_Problem_. Your answer must consist of exactly the lines below, starting with the line with "Ημερίδες Συνέδρια" and going on through the line with "la historia de la", and nothing else.

Data section START

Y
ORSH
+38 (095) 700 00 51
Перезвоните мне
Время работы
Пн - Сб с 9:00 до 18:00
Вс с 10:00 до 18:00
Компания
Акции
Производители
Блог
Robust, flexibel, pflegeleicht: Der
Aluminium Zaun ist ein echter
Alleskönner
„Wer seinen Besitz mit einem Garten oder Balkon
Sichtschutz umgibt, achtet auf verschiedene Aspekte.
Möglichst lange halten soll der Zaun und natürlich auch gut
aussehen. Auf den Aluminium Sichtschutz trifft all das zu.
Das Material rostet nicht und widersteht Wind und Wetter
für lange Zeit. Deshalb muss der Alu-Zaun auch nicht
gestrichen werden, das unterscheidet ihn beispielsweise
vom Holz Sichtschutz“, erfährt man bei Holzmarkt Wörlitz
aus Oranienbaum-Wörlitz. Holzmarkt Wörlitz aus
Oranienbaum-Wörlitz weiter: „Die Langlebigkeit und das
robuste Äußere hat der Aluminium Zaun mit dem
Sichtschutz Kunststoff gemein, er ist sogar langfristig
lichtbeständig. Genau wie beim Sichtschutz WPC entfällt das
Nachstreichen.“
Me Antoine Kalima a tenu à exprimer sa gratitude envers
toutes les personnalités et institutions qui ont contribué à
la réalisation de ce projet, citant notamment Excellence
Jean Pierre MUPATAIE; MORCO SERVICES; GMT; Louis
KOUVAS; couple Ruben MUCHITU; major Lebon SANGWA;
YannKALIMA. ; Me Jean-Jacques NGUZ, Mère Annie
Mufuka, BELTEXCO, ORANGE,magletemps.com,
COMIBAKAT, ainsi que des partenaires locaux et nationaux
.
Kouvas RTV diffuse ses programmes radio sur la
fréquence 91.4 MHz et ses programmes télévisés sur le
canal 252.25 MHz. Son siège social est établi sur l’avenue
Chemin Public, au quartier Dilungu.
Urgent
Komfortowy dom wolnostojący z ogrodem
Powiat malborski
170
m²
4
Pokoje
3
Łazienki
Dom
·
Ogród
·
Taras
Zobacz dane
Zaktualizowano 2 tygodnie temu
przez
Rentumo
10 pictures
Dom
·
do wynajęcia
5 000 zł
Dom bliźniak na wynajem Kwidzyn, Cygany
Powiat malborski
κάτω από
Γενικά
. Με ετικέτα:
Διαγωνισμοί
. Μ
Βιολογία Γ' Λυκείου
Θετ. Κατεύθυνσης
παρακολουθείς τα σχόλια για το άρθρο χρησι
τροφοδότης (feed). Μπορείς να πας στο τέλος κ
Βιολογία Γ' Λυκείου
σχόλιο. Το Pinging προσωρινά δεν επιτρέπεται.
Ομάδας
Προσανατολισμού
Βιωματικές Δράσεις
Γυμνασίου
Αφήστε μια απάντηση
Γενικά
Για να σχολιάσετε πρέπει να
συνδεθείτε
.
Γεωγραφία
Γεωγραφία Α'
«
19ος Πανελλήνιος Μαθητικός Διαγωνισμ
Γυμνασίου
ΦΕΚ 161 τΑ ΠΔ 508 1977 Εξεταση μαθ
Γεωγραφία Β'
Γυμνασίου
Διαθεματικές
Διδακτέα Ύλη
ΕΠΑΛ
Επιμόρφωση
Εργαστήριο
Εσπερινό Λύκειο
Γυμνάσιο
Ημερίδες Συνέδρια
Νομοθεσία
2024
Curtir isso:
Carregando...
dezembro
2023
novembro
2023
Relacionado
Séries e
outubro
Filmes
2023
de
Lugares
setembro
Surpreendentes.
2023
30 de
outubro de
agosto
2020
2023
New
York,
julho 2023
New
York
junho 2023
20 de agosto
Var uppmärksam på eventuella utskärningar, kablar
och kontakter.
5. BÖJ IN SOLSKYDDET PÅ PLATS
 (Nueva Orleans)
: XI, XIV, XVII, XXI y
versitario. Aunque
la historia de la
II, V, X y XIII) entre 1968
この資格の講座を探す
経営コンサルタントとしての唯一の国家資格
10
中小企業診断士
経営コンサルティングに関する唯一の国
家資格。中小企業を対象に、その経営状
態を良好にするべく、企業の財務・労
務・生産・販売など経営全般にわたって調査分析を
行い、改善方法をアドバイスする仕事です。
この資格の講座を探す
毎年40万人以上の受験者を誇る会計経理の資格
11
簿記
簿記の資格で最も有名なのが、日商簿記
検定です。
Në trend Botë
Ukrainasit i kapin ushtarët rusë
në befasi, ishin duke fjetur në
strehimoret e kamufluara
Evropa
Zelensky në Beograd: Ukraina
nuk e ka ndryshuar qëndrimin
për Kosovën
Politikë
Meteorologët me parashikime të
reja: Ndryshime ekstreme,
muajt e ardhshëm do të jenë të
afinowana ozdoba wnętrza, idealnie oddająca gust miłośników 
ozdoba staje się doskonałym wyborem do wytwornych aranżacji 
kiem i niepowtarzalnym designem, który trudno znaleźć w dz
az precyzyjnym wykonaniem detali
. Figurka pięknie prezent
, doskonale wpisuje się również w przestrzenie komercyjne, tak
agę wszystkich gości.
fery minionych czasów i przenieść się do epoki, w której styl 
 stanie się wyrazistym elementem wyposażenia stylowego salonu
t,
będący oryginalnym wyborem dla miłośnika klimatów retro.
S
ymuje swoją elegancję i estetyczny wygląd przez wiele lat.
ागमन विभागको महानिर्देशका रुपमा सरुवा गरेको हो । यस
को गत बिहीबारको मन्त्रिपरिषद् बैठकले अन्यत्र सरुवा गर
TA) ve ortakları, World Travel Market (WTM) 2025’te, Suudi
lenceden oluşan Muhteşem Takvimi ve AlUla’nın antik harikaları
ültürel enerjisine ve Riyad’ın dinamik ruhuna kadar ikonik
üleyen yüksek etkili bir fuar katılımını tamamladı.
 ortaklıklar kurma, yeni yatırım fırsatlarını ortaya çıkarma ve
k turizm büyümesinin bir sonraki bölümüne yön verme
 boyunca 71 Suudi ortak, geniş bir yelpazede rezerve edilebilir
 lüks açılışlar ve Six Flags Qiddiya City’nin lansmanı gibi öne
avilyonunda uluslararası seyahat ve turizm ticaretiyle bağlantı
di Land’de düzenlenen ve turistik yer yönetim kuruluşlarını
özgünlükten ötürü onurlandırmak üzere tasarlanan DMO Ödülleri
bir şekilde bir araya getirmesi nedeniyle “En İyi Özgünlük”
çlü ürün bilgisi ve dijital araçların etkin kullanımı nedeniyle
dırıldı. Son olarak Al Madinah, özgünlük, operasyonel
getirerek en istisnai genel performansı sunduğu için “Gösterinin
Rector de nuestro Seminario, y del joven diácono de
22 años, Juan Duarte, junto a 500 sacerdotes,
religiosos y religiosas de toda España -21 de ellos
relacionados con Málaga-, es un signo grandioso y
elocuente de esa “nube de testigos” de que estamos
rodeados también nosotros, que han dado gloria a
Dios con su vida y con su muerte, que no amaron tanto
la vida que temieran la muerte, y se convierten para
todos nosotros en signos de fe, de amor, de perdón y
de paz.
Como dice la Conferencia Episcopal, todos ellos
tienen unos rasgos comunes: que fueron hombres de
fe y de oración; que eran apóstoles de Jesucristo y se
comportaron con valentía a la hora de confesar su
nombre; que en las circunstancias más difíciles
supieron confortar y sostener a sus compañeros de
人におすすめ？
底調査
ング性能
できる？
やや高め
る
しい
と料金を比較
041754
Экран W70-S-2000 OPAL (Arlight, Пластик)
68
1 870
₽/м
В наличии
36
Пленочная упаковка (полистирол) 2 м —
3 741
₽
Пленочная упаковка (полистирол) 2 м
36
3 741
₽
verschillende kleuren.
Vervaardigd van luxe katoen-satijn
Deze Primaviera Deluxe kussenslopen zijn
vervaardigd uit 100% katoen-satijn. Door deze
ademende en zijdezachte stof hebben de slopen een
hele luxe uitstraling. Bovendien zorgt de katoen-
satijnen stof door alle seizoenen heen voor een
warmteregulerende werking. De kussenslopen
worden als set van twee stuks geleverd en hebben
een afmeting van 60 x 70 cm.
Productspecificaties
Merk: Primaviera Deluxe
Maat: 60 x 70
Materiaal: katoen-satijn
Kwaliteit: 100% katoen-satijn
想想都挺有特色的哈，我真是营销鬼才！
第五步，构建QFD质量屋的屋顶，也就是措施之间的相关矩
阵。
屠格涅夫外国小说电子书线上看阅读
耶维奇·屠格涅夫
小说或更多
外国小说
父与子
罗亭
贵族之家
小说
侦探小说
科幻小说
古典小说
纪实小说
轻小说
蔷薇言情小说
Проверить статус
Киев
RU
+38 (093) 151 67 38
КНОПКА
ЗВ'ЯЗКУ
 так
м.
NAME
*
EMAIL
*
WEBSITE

Data section END

_Answer box_.
Ημερίδες Συνέδρια
Νομοθεσία
2024
Curtir isso:
Carregando...
dezembro
2023
novembro
2023
Relacionado
Séries e
outubro
Filmes
2023
de
Lugares
setembro
Surpreendentes.
2023
30 de
outubro de
agosto
2020
2023
New
York,
julho 2023
New
York
junho 2023
20 de agosto
Var uppmärksam på eventuella utskärningar, kablar
och kontakter.
5. BÖJ IN SOLSKYDDET PÅ PLATS
 (Nueva Orleans)
: XI, XIV, XVII, XXI y
versitario. Aunque
la historia de la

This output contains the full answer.